And the race will hurt.

“I get to a point where I’m like, ‘Holy Toledo,’ ” says Hucko, whose athletic pursuits have run the gamut from netball as a kid in Australia to boxing in Golden Gloves tournaments in New York City. “Everything is just burning. It’s a suffocating feeling. ... I’m just maxed out, and at the end, I practically collapse on the floor. But then five minutes later, I’m like, ‘Oh, let me do that again!’ 

With that, here are six things we learned about Hucko and her somewhat masochistic pastime in an interview after one of her workouts at The Vue.

1. There’s a lot more to stair climbing than just climbing stairs. Honestly, anyone can just climb stairs. It’ll be a bit of a suffer-fest, to be sure, but most healthy adults can climb 50 flights in less time than it takes those same people to run a 5K. The difference between “most healthy adults” and elite climbers, though, is that the elites are in better stair-climbing shape (duh) and have better technique. A key part of that technique: using railings almost like a rope to pull themselves up the stairs as they ascend. “With that pulling,” says Hucko, who employs a hand-over-hand motion, “you can really save your legs.” She keeps her upper body bulked up by lifting weights in her garage several times a week.

2. She also saves her legs, in training, by always using the elevator to go back down. Hucko didn’t have access to the lift at one of her old training spots, the 42-story One Wells Fargo Center, so she’d have to go back down the way she came up. That led to the return of old aches and pains: calf injuries, Achilles tendon injuries, various other lower-limb issues. “I thought, ‘I’ve really gotta stop walking down the stairs,’ ” Hucko says. So she found places to train that gave her the freedom to use their elevators, and since then, “things have improved considerably.”

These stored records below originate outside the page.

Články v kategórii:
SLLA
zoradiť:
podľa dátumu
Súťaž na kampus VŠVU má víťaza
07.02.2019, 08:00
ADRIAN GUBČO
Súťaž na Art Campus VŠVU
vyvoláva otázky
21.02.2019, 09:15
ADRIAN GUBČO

3. As for where she trains these days: It’s kind of a secret. As we said, many of her stair workouts are done at The Vue, where she trains a couple of mornings per week with the blessing of the building’s staff. But she won’t reveal the other uptown building she frequents. It’s not easy to find tall buildings that will welcome someone who wants to turn their stairwell into a gymnasium. And if more people start asking for permission, the property manager might decide things are getting out of control and ban everyone outright – which could be detrimental to Hucko’s success. “Think of it like swimming,” she said. “You can’t be a better swimmer unless you get in the pool and swim.”

4. If you were standing in a stairwell and saw Hucko in the middle of a long race, you might not be impressed by her speed. But just as there’s no way Usain Bolt could keep up his 100-meter-dash pace for 2 miles, an elite tower runner can’t do an all-out sprint from the sidewalk to the top of the Empire State Building. “Pacing is really important; you’ve got to know what your limit is,” Hucko says. “We’re not bolting up the stairs the whole way. But even though it looks like we’re not going very fast, we’re working really hard.”

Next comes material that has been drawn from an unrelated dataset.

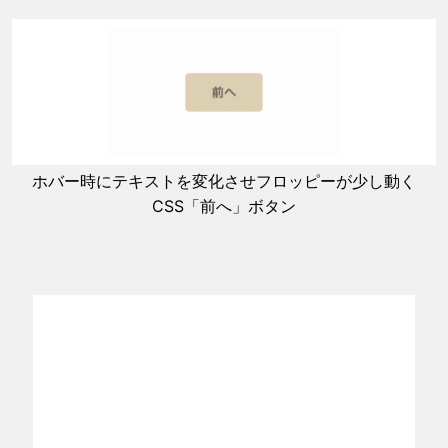
ホバー時にテキストを変化させフロッピーが少し動く
CSS「前へ」ボタン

5. If you’re still not impressed, go ahead: Enter a race and try to beat her. Not only will she crush you, you’re liable to crush yourself. She, in fact, was her own worst enemy in her first-ever stair race, at the 54-story Duke Energy Center in 2011. “I remember thinking, ‘How hard can this be?’ ... I started going like a bat out of hell, and next thing I knew, I hit the seventh floor and I’m like” – Hucko takes two very deep, very heavy breaths, then continues: “I felt dizzy, and I’m like, ‘Oh my God, what just happened?’ I had been a runner, a cyclist and a swimmer. I thought, ‘I’m fit!’ It was very, um, interesting.” Anyway, like we said, if you don’t beat yourself, she’ll beat you straight up. Just consider her most recent race, the Elite PowerHour at the American Lung Association Fight for Air Climb in Greenville, S.C., on Sept. 17. She ran to the top of the 22-story Landmark Building 14 times in 51 minutes flat, good for first place overall (not just first woman).

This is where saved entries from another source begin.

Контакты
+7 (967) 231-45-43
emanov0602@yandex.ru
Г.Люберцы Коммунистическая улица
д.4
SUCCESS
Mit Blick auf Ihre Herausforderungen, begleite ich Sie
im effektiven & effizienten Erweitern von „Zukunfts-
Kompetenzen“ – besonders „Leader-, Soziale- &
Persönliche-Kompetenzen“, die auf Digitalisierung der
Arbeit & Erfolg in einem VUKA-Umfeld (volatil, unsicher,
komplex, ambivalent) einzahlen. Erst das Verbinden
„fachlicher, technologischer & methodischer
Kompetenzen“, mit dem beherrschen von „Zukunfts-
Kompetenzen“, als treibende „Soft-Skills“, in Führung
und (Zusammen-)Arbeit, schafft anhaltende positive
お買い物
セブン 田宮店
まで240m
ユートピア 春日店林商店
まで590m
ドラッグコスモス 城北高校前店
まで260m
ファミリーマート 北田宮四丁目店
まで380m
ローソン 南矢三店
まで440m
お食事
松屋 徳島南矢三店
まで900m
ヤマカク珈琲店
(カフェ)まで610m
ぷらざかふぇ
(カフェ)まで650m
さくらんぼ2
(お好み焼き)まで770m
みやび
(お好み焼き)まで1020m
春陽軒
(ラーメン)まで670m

6. Despite all of this, even Hucko occasionally gets humbled. It happens to the fittest of us: After climbing a few dozen steps at a good clip, our heart rate doubles and we feel out of breath. Shouldn’t happen to Hucko, though, right? Ah, but it does. “At home, I walk up one flight and my legs are dying,” she says, “and I laugh. I go, ‘Come on! I’m the stair climbing champion! What is going on here??’